Characterization of the pTFI91-family replicon of Thiobacillus ferrooxidans plasmids.

Plasmids found in six strains of Thiobacillus ferrooxidans were mapped and compared in an effort to detect the origin of replication. Four strains yielded an identical 9.8-kb plasmid, pTFI91. Restriction mapping and Southern blot hybridization analysis were used to confirm this finding.

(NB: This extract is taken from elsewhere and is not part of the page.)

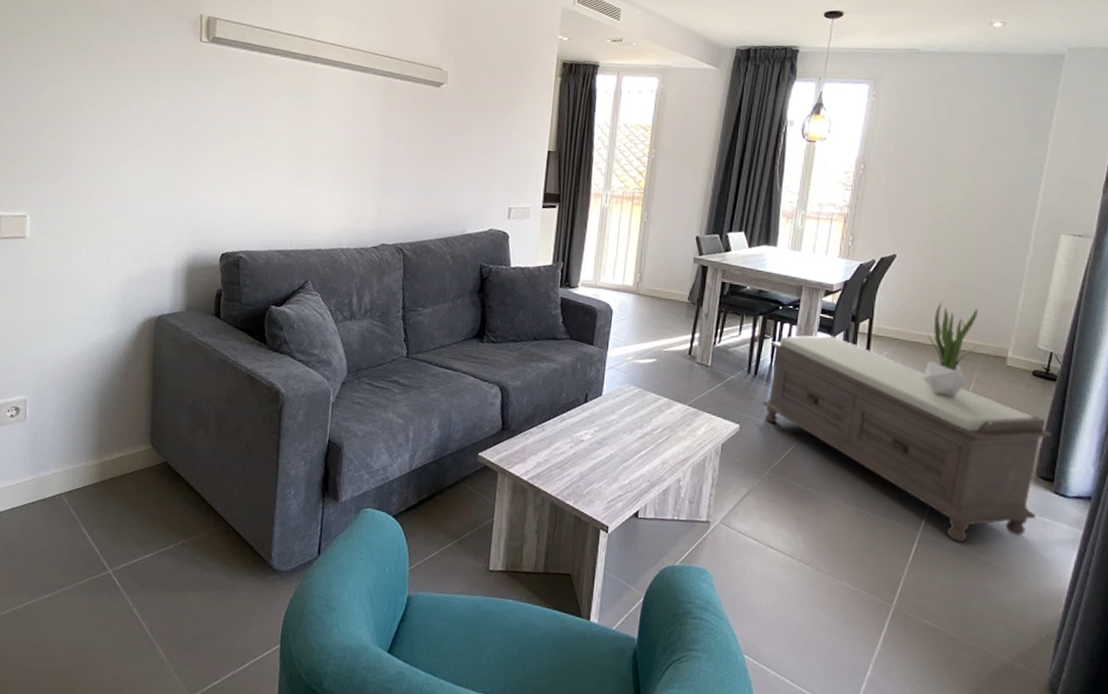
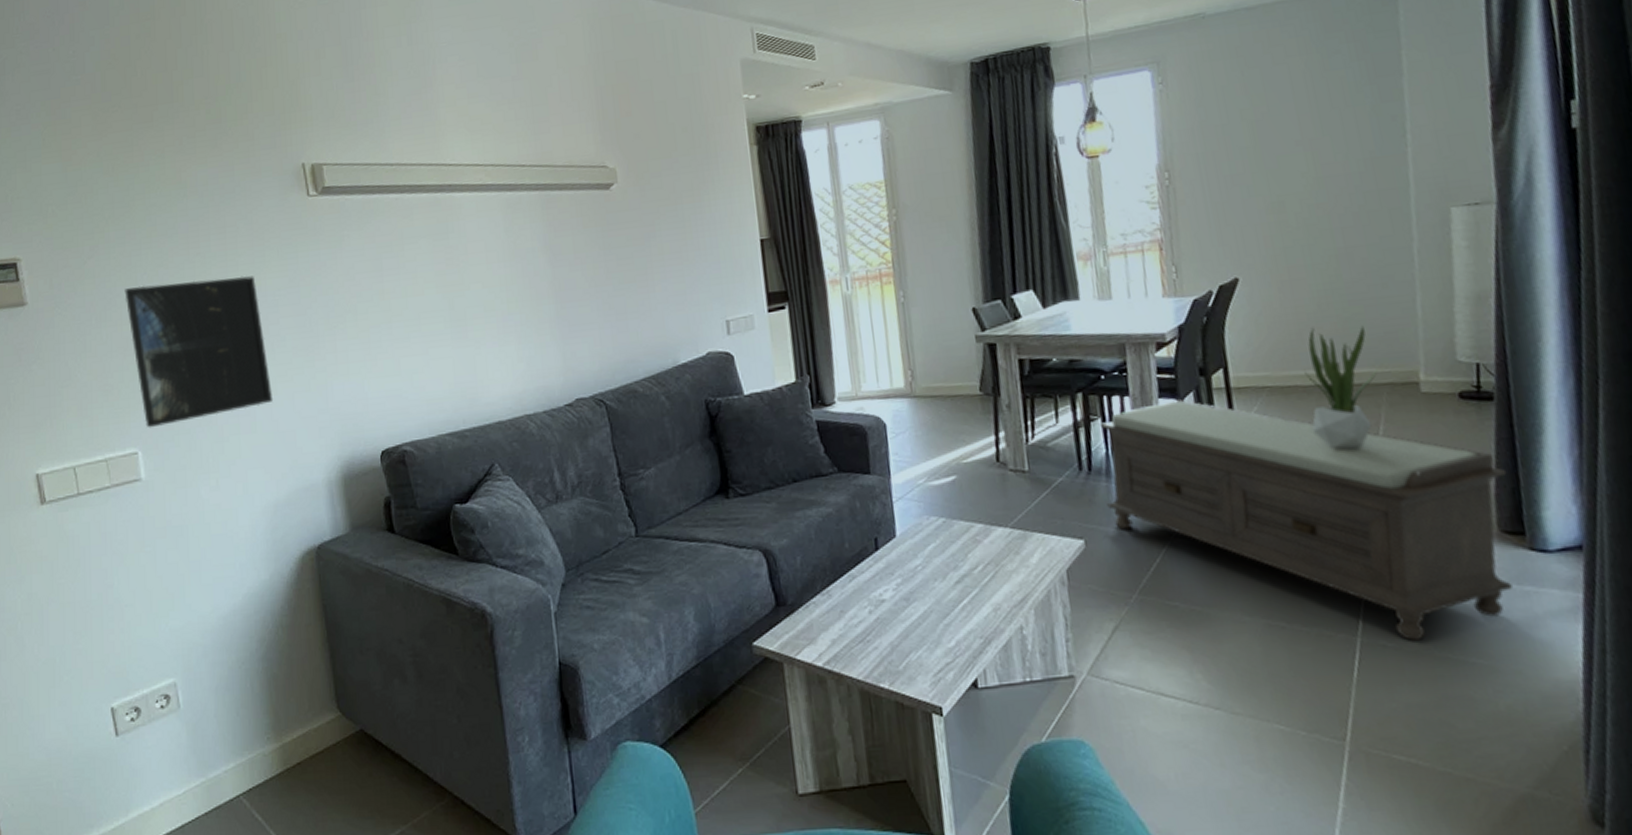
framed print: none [36,84,146,199] -> present [124,276,274,428]

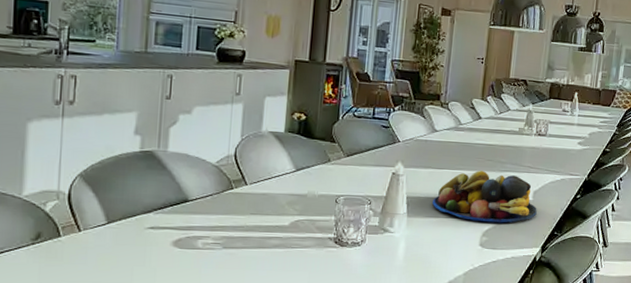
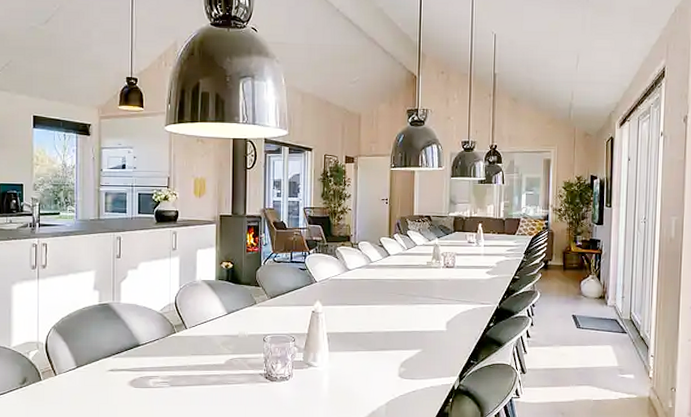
fruit bowl: present [432,171,537,223] -> none [351,305,451,354]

Dissimilar plasmids found in two other strains contained a conserved 2.2-kb SacI region common to pTFI91. DNA sequence analysis of this region showed structural features common to bacterial plasmid replicons. A comparison of the pTFI91 origin with those of T. ferrooxidans pTF-FC2 and other broad host range vectors did not show significant homologous DNA sequences. To verify the replication function, a chloramphenicol acetyl transferase marker gene was ligated at the unique sites of pTFI91, and the plasmid was transformed into Escherichia coli DH5 alpha cells but no transformants were identified. To test the replication of pTFI91 independent of DNA polymerase I in E. coli, different restriction fragments of pTFI91 were cloned into pHSG398 (Cmr, ColEI origin) and transformed into the polA1 mutant SF800, but chloramphenicol-resistant transformants were not detected. Electrotransformation of T. ferrooxidans TFI-70 and Pseudomonas putida ATCC 19151 also failed to yield transformants. The results suggested that the pTFI91 plasmid replicon does not function either in E. coli or in P. putida. Since pTFI91 contains the same origin of replication as other plasmids in several other T. ferrooxidans strains, this replicon may be commonly distributed in T. ferrooxidans.